С этими словами он выхватил из-под пуншо маншетту, это оружие защиты или нападения, смотря по обстоятельствам, с которым не расстается ни один бразилец. Потом пригнулся и, застыв на месте, стал ждать.
- Я вас искал, Торрес, - сказал Бенито, который не двинулся в ответ на эту угрожающую выходку.
- Искали? - переспросил Торрес. - Меня не трудно найти! А зачем я вам понадобился?
- Чтобы услышать от вас, что вы знаете о прошлом моего отца.
- Вот как!
- Да! Я хочу, чтобы вы сказали мне, как вы его разыскали, почему бродили в лесу вокруг нашей фазенды, зачем ждали его в Табатинге.
- Ну что ж! По-моему, это всякому ясно, - усмехнулся Торрес. - Я ждал вашего отца, чтобы сесть на его жангаду, а сел на жангаду, чтобы сделать ему простое предложение... которое он отверг, и, ей-богу, напрасно!

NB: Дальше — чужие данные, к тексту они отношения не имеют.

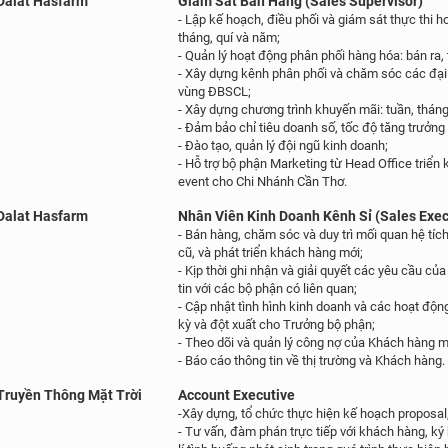
Dalat Hasfarm
Giám Sát Bán Hàng (Sales Supervisor)
- Lập kế hoạch, điều phối và giám sát thực thi
h
tháng, quí và năm;
- Quản lý hoạt động phân phối hàng hóa: bán ra,
- Xây dựng kênh phân phối và chăm sóc các đạ
vùng ĐBSCL;
- Xây dựng chương trình khuyến mãi: tuần,
tháng
- Đảm bảo chỉ tiêu doanh số, tốc độ tăng trưởn
- Đào tạo, quản lý đội ngũ kinh doanh;
- Hỗ trợ bộ phận Marketing từ Head Office triển 
event cho Chi Nhánh Cần Thơ.
Dalat Hasfarm
Nhân Viên Kinh Doanh Kênh Sỉ (Sales Exe
- Bán hàng, chăm sóc và duy trì mối quan hệ tíc
cũ, và phát triển khách hàng mới;
- Kịp thời ghi nhận và giải quyết các yêu cầu củ
tin với các bộ phận có liên quan;
- Cập nhật tình hình kinh doanh và các hoạt độn
kỳ và đột xuất cho Trưởng bộ phận;
- Theo dõi và quản lý công nợ của Khách hàng m
- Báo cáo thông tin về thị trường và Khách hàng.
ruyền Thông Mặt Trời
Account Executive
-Xây dựng, tổ chức thực hiện kế hoạch proposal
- Tư vấn, đàm phán trực tiếp với khách hàng, ký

Такой наглости Маноэль не мог стерпеть. Бледный, с горящими глазами, он шагнул к Торресу.
Но Бенито, желая испробовать все возможности договориться мирным путем, встал между ними.
- Спокойней, Маноэль, - сказал он, - ты видишь, я держу себя в руках! Затем снова обратился к Торресу: - Да, Торрес, я понимаю, по какой причине вы попросили взять вас на жангаду. Зная тайну, которую вам, видимо, кто-то выдал, вы решили шантажировать отца. Но сейчас речь идет не о том.
- О чем же?
- Я хочу знать, откуда вам стало известно, что хозяин икитосской фазенды - Жоам Дакоста?
- Откуда? - повторил Торрес. - А это уже мое дело, и я вовсе не собираюсь рассказывать вам о моих делах. Самое главное, что я не ошибся, когда донес, кто настоящий виновник преступления в Тижоке.
- Нет, вы мне скажете! - Бенито уже начинал терять самообладание.
- Ничего я не скажу! - бросил Торрес. - Жоам Дакоста отверг мои предложения. Он отказался принять меня в свою семью. Тем хуже для него! Теперь, когда тайна его открыта, когда он арестован, я и сам отказался бы породниться с грабителем, убийцей, преступником, которого ждет виселица!
- Мерзавец! - вскричал Бенито. Теперь и он выхватил маншетту из-за пояса, угрожая Торресу.
Маноэль и Фрагозо единым движением тоже обнажили оружие.
- Трое против одного! - крикнул Торрес.
- Нет, один на один! - возразил Бенито.
- Вот как! А я был уверен, что сын убийцы готовит убийство.
- Защищайся, Торрес! - закричал Бенито. - Иначе я убью тебя, как бешеную собаку!
- Пусть бешеную, тем опаснее мои укусы! Так берегись же моих зубов!
Затем, прикрыв грудь маншеттой, Торрес стал в угрожающую позу, готовый броситься на своего противника.
Бенито отступил на несколько шагов.
- Торрес, - проговорил он, вновь обретая утраченное на миг хладнокровие.
- Вы были гостем моего отца, вы угрожали ему, вы предали его, вы донесли на него, вы обвинили невинного человека, и с божьей помощью я вас убью!
На губах Торреса мелькнула наглая усмешка. Быть может, негодяй в эту минуту подумал, что стоит ему захотеть, и он не допустит этого поединка. Наверно, он понял, что Жоам Дакоста ничего не сказал близким о существовании документа, который мог служить письменным доказательством его невиновности.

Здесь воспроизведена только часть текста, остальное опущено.